┏━━

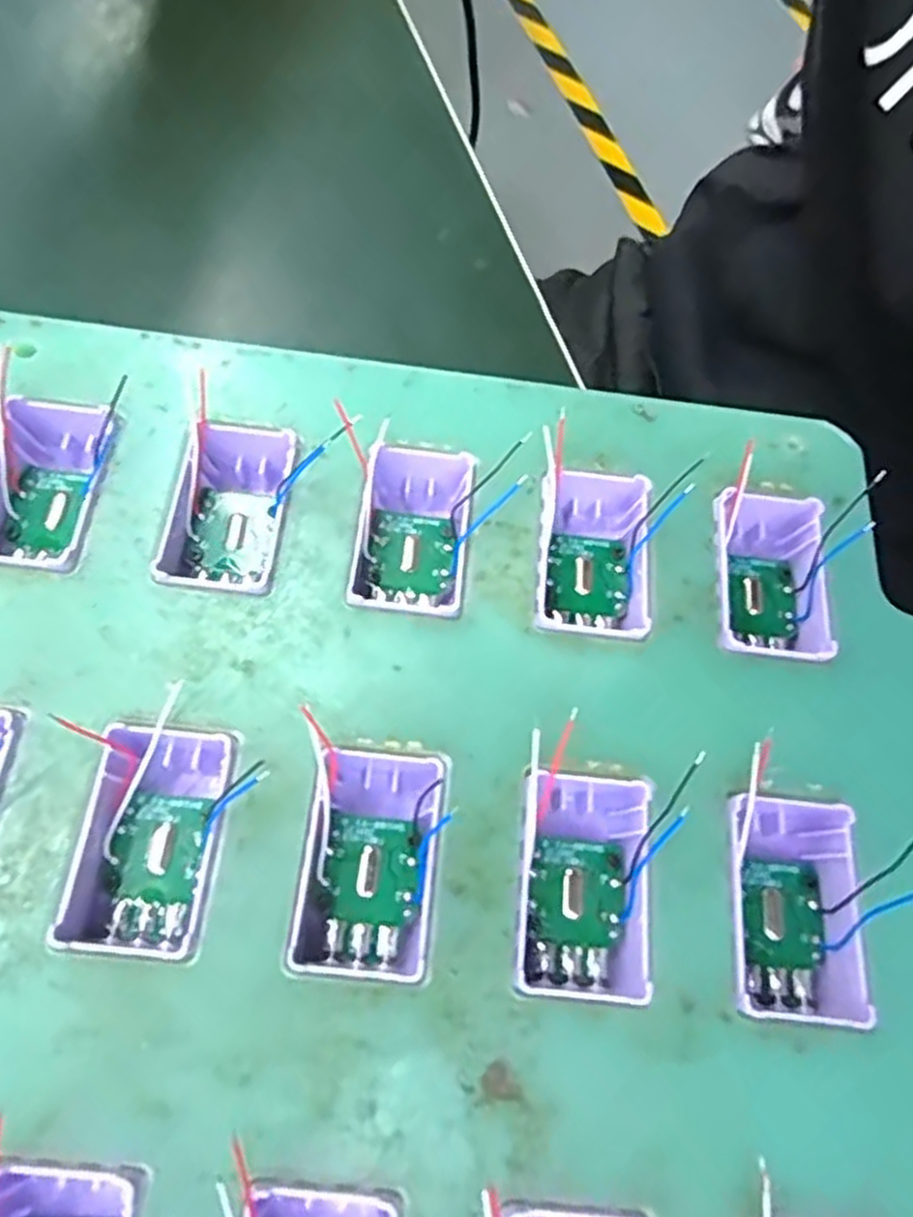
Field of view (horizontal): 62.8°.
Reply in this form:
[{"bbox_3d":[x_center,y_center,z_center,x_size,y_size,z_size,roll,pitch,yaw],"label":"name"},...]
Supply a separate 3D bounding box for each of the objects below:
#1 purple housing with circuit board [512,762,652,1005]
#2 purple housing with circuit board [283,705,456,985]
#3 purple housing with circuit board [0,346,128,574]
[{"bbox_3d":[0.019,0.042,0.115,0.018,0.012,0.032,7,68,-4],"label":"purple housing with circuit board"},{"bbox_3d":[-0.013,0.037,0.113,0.021,0.011,0.033,6,68,-4],"label":"purple housing with circuit board"},{"bbox_3d":[-0.073,-0.023,0.133,0.020,0.015,0.038,7,68,-4],"label":"purple housing with circuit board"}]

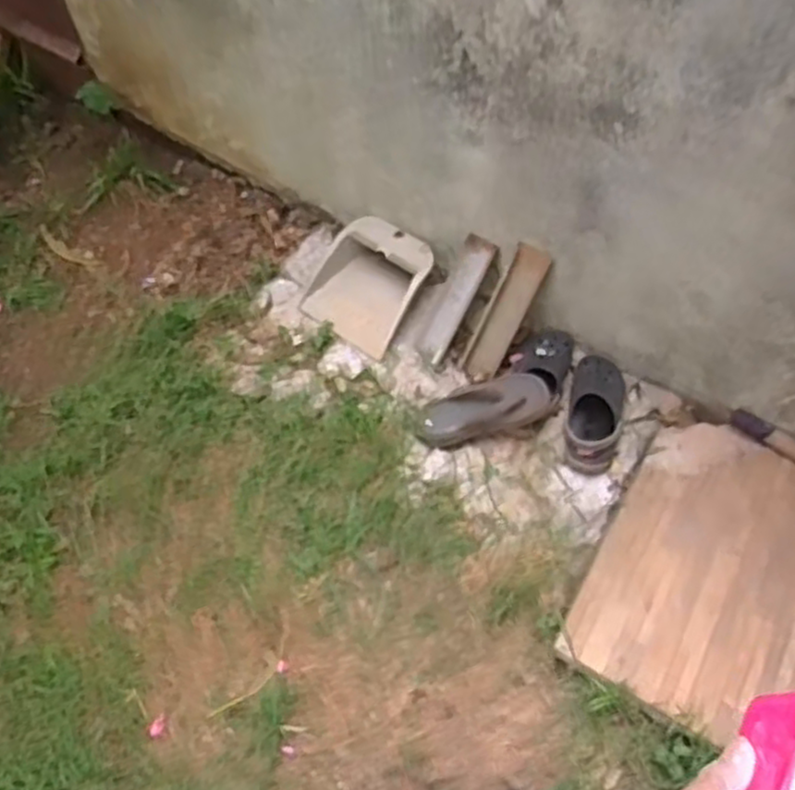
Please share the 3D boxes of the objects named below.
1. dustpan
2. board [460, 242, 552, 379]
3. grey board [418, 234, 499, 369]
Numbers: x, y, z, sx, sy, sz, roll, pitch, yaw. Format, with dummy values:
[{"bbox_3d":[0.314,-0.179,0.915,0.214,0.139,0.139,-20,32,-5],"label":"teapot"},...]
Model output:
[{"bbox_3d":[-0.074,-0.253,1.646,0.250,0.120,0.248,30,68,16],"label":"dustpan"},{"bbox_3d":[0.222,-0.169,1.536,0.085,0.313,0.034,37,36,18],"label":"board"},{"bbox_3d":[0.126,-0.201,1.580,0.069,0.031,0.279,30,108,16],"label":"grey board"}]

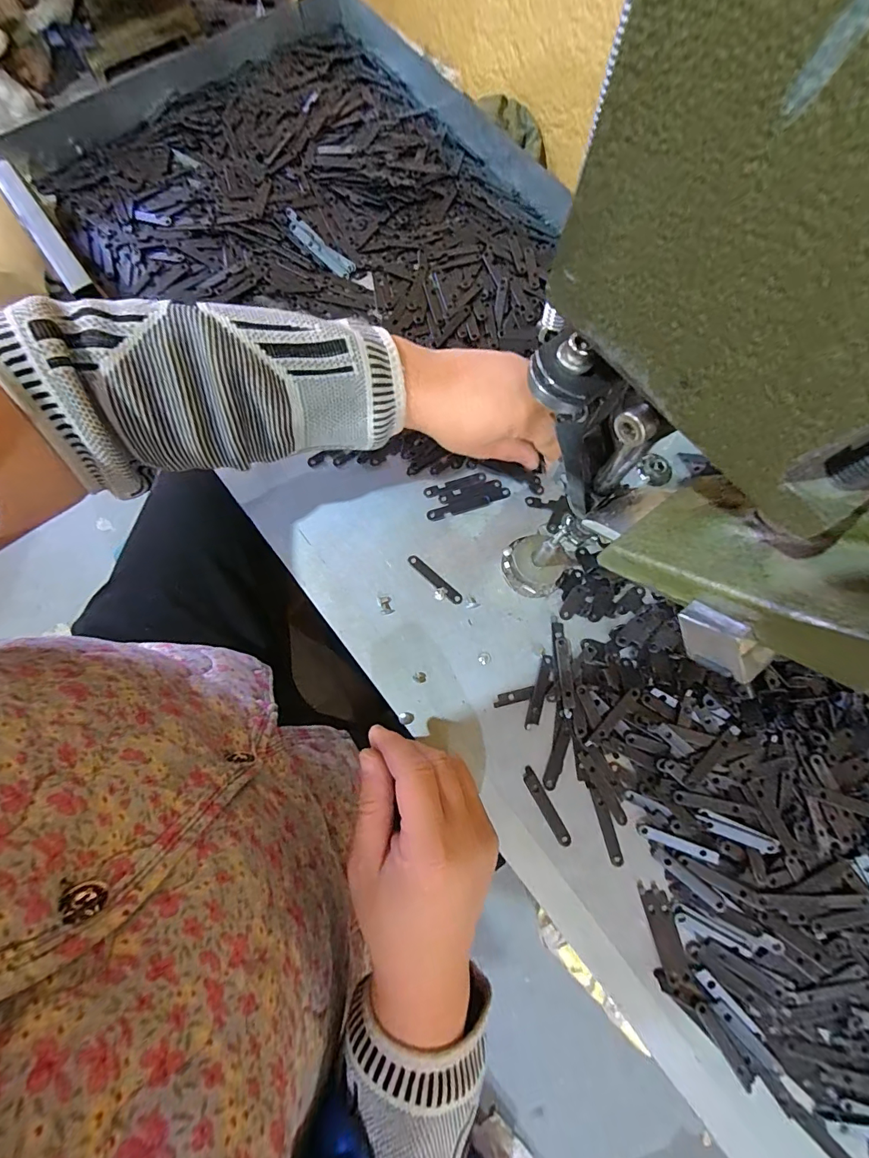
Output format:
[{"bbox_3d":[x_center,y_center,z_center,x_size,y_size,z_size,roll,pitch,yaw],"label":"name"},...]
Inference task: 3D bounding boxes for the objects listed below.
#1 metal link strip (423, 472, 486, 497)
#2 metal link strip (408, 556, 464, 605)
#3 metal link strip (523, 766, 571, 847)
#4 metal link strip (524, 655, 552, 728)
[{"bbox_3d":[0.017,-0.076,0.370,0.051,0.004,0.009,-18,77,-3],"label":"metal link strip"},{"bbox_3d":[0.001,0.000,0.349,0.051,0.004,0.008,41,81,9],"label":"metal link strip"},{"bbox_3d":[0.076,0.155,0.311,0.009,0.004,0.053,-29,78,-6],"label":"metal link strip"},{"bbox_3d":[0.076,0.081,0.328,0.009,0.004,0.053,17,78,5],"label":"metal link strip"}]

┗━━

Take the material above from its first line through the line that has "#2 purple housing" and copy it exactly, without any pictures.

Field of view (horizontal): 62.8°.
Reply in this form:
[{"bbox_3d":[x_center,y_center,z_center,x_size,y_size,z_size,roll,pitch,yaw],"label":"name"},...]
Supply a separate 3D bounding box for each of the objects below:
#1 purple housing with circuit board [512,762,652,1005]
#2 purple housing with circuit board [283,705,456,985]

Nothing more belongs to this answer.